> _Excerpt_:
'''
I completely agree with my colleague that Scripture does not reveal every detail of the creation process, but the facts that Scripture does reveal do stand and must not be questioned.
How could God be any clearer in meaning six literal days, than by repeatedly saying, “So the evening and the morning were the [next] day”? Furthermore, the Fourth Commandment about keeping the Sabbath Day refers back to the creation week of six literal days. In Mark 10:6, God refers to the creation of man as male and female as having happened “in the beginning of the creation,” and not in the course of millions of years long after “the beginning of creation.” Millions of years would put death before the Fall, reject Adam and Eve as real people, and deny the Fall as a historic incident.
These are no small and minor issues. This is an outright attack on the truth of God’s Word. It is disingenuous for anybody to claim to believe in the inerrancy and infallibility of Scripture while at the same time neglecting Scripture’s clearest teaching.
Fictorie makes the highly misleading statement that, “[T]wo millennia of church history has produced dozens of interpretations (and denominations to go with them).” Does that mean that whenever there is more than one opinion on any of the Bible’s teachings, we cannot know for sure? I might add that for 1800 years there was almost unanimous agreement about Scripture teaching creation in six days about 6000 years ago and a global Noachian flood. How about the countless different interpretations of nature by natural scientists? Yet, Fictorie presents his own interpretation of nature as free from interpretative error and even seems to put it above Scripture when it comes to interpreting the creation account.
He writes that, “the existence of multiple interpretations of Scripture is a direct result of humanity’s sinful state” and then makes the stunning statement that “Scripture is infallible and inerrant, but human interpretation is not,” which—if brought to its logical conclusion—calls literally everything Christians believe into question. Abusus non tollit usum—the abuse does not negate the proper use. Yes, there are people who misinterpret the Bible, but shall we therefore throw away our Bibles and assume that God was wrong to give His written Word to us because some cannot interpret it properly? Here we find the massive contradiction in Fictorie’s argument: he warns us of human sin in interpreting and applying the written Word, but he seems to have no problem with the same sinful men interpreting the less clear “book of nature” apart from Scripture.
Fictorie calls for a “careful, open-minded investigation,” to which I reply that the first time humanity was asked to put aside God’s Word, to be open-minded, and to trust their own perception of nature, sin came into the world. Nowhere does Scripture call us to be “open-minded” but rather the opposite, to “bring every thought into captivity to the obedience of Christ” (2 Cor. 10:5). There is nothing “gracious” about questioning the truth of God’s Word. We are to interpret nature through the lens of Scripture and not seek to re-write Scripture through our own autonomous and sinful interpretation of nature.
'''
> _Task instructions_:
Copy word for word the part of the excerpt on the creation debate starting with "How could God" and going on through "a historic incident.".

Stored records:
'''
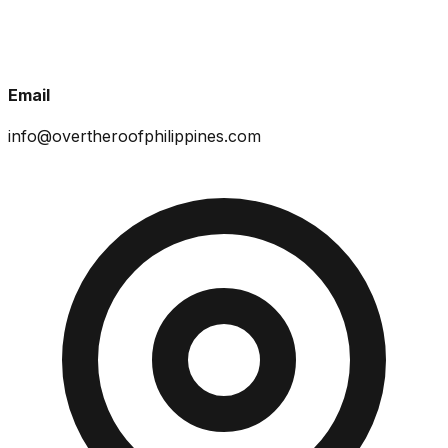
Email
info@overtheroofphilippines.com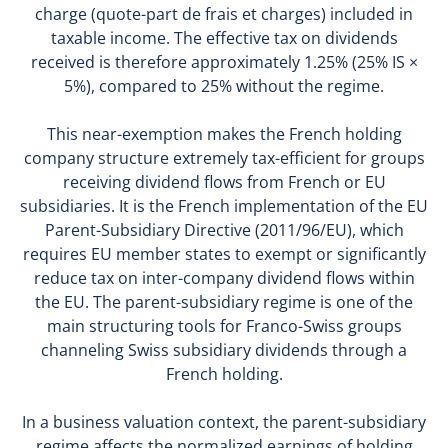
charge (quote-part de frais et charges) included in
taxable income. The effective tax on dividends
received is therefore approximately 1.25% (25% IS ×
5%), compared to 25% without the regime.
This near-exemption makes the French holding
company structure extremely tax-efficient for groups
receiving dividend flows from French or EU
subsidiaries. It is the French implementation of the EU
Parent-Subsidiary Directive (2011/96/EU), which
requires EU member states to exempt or significantly
reduce tax on inter-company dividend flows within
the EU. The parent-subsidiary regime is one of the
main structuring tools for Franco-Swiss groups
channeling Swiss subsidiary dividends through a
French holding.
In a business valuation context, the parent-subsidiary
regime affects the normalized earnings of holding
'''
> _Solved exercise_:
How could God be any clearer in meaning six literal days, than by repeatedly saying, “So the evening and the morning were the [next] day”? Furthermore, the Fourth Commandment about keeping the Sabbath Day refers back to the creation week of six literal days. In Mark 10:6, God refers to the creation of man as male and female as having happened “in the beginning of the creation,” and not in the course of millions of years long after “the beginning of creation.” Millions of years would put death before the Fall, reject Adam and Eve as real people, and deny the Fall as a historic incident.